How to Avoid Jumping Straight to Assumption



The issue is not that we make assumptions. The issue is that a lot of times – they are wrong.

We often misinterpret one another. We add underlying meaning or subtext that was never intended.In other words, we often go 90 miles per hour to a deep, dark place of distrust and disloyalty.

Don’t feel guilty. We’ve all done it.

For example, imagine you are in your office and a client calls complaining that a person on your team never called them back. What do you do?

Do you go straight to the blame game? Confront your colleague and ask why he or she didn’t call the client? Or do you go to this individual and truly ask what happened?

The reality is that your perception of the situation, or any situation for that matter, is truly determined by your beliefs. In this case, your opinions about your colleague, that client, and all other factors in your world that day impact your view of the situation.

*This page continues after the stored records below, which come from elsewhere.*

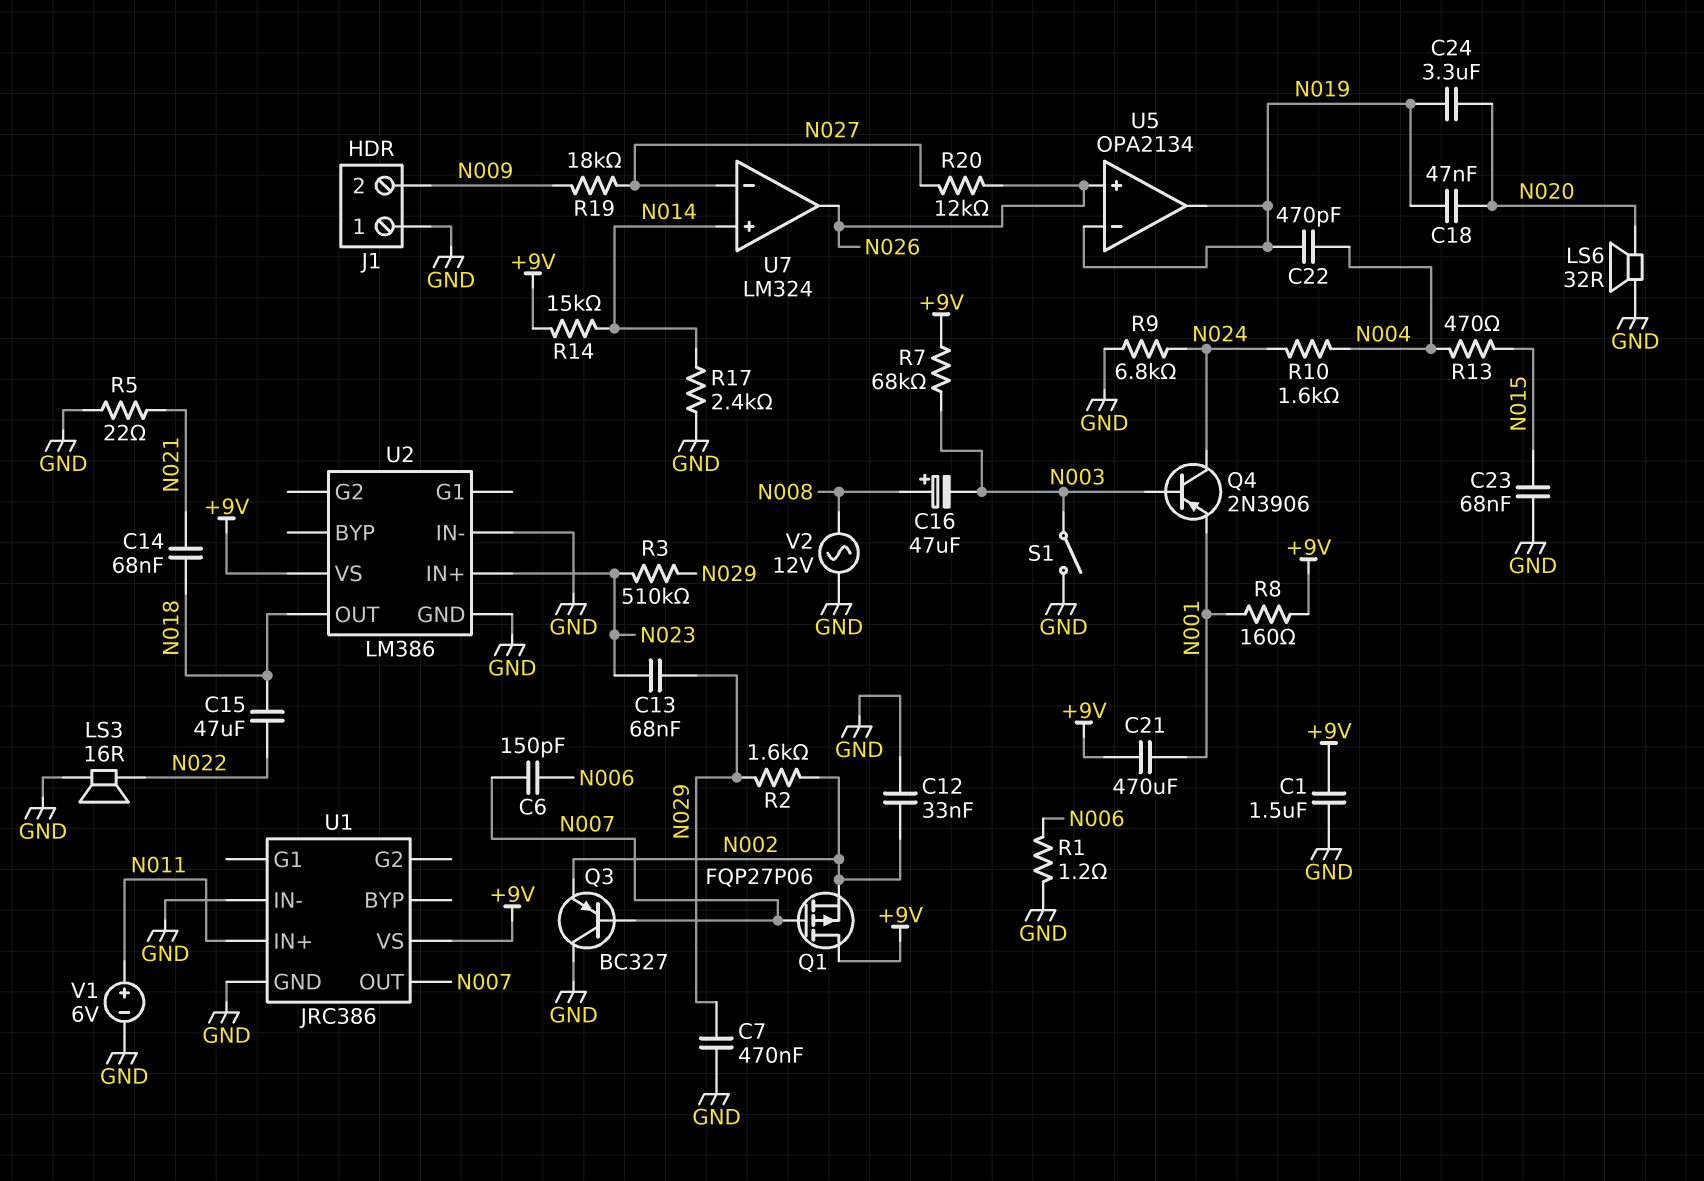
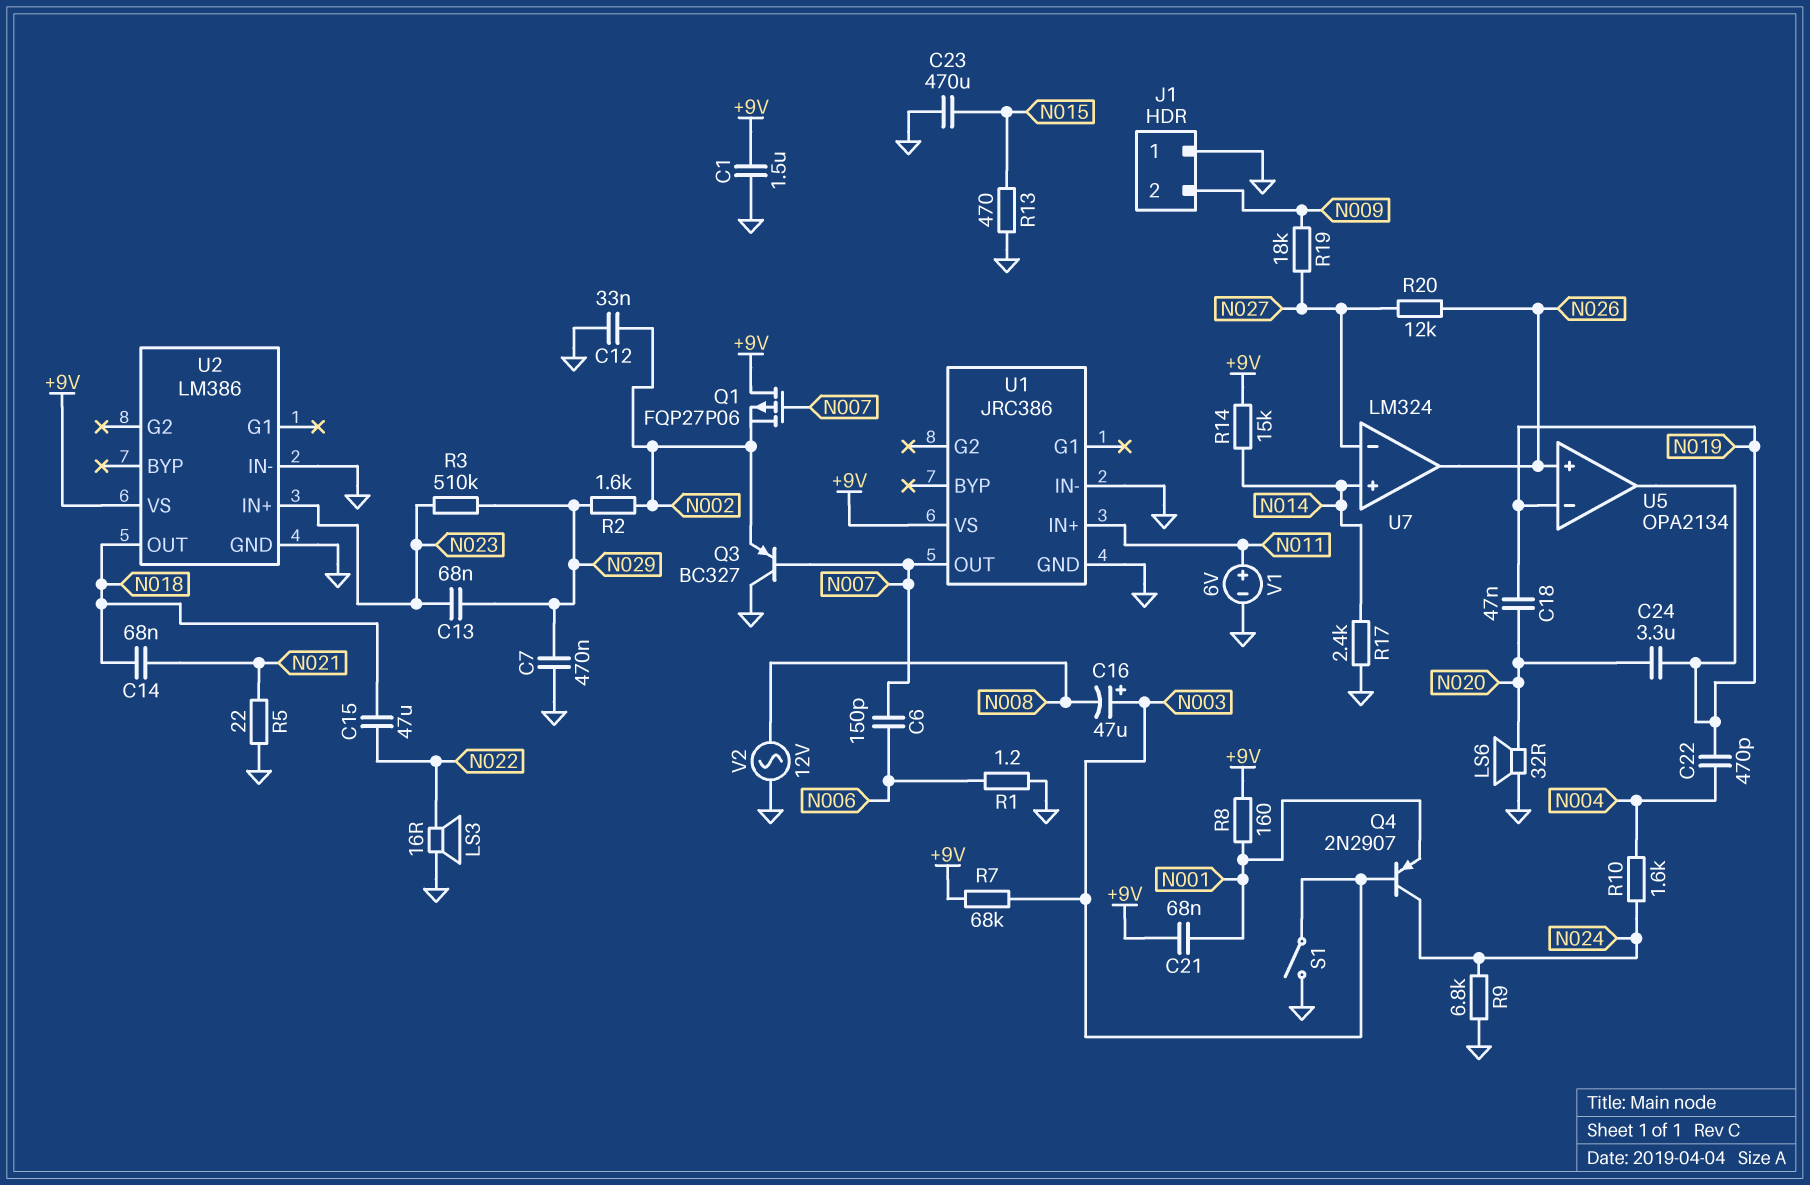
C16: 47uF (plus N008, minus N003) -> 47uF (plus N003, minus N008)
C21: 470uF (+9V, N001) -> 68nF (+9V, N001)
C23: 68nF (GND, N015) -> 470uF (GND, N015)
Q4: PNP 2N3906 (B N003, C N024, E N001) -> PNP 2N2907 (B N003, C N024, E N001)
R13: 470 (N004, N015) -> 470 (GND, N015)

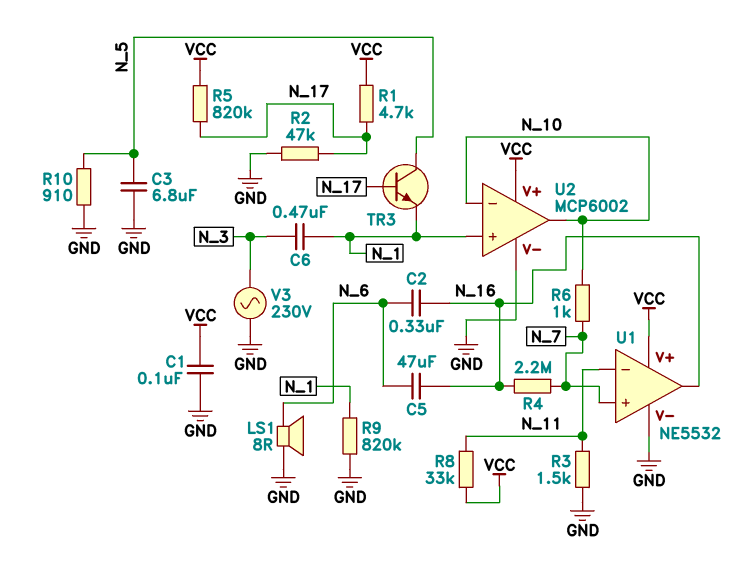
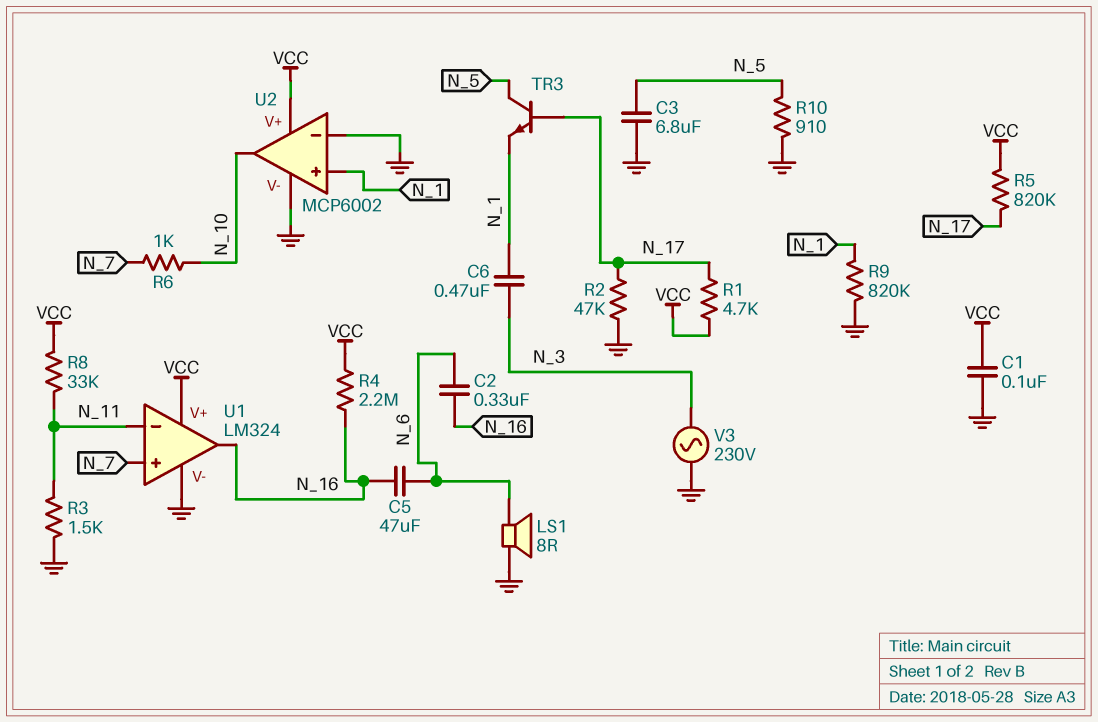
R4: 2.2M (N_7, N_16) -> 2.2M (N_16, VCC)
U1: NE5532 -> LM324
U2 pin in-: N_10 -> GND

Your beliefs are always driving the show.

So how do you make sure they are not leading you astray?

Here are three tips to help you not jump straight to assumption:

1. Assess Your Beliefs.

It is important to step back and really dig into why you believe what you do about a person or situation. Reflect on where your assumptions are coming from. Are they coming from past experience? A personal opinion? A gut feeling?

You must know. It is the only way you can truly enter into situations authentically and grounded. The added benefit is that you are setting the example for others to do the same.

2. Ask Questions First.

Questioning is the antithesis of assuming. It is about being open and curious, rather than passing judgment. When in doubt about where a person is coming from, ask. Come into the situation with a clean slate and genuine desire to be informed.

It is the most respectful route that can create a deeper understanding of other driving factors you may not have known before. And when the table is turned, you will appreciate the same treatment.

3. Seek Multiple Perspectives.

As we discuss in our Team Program, no one owns the capital “T” truth about a situation. Everyone owns a piece of it. It is important to gather multiple, sometimes competing, perceptions of reality in order to truly understand what’s going on.

Not only will this practice make you more knowledgeable about the situation, people will respect your desire to truly learn what their view is from where they sit.

Where are you going to practice not making assumptions?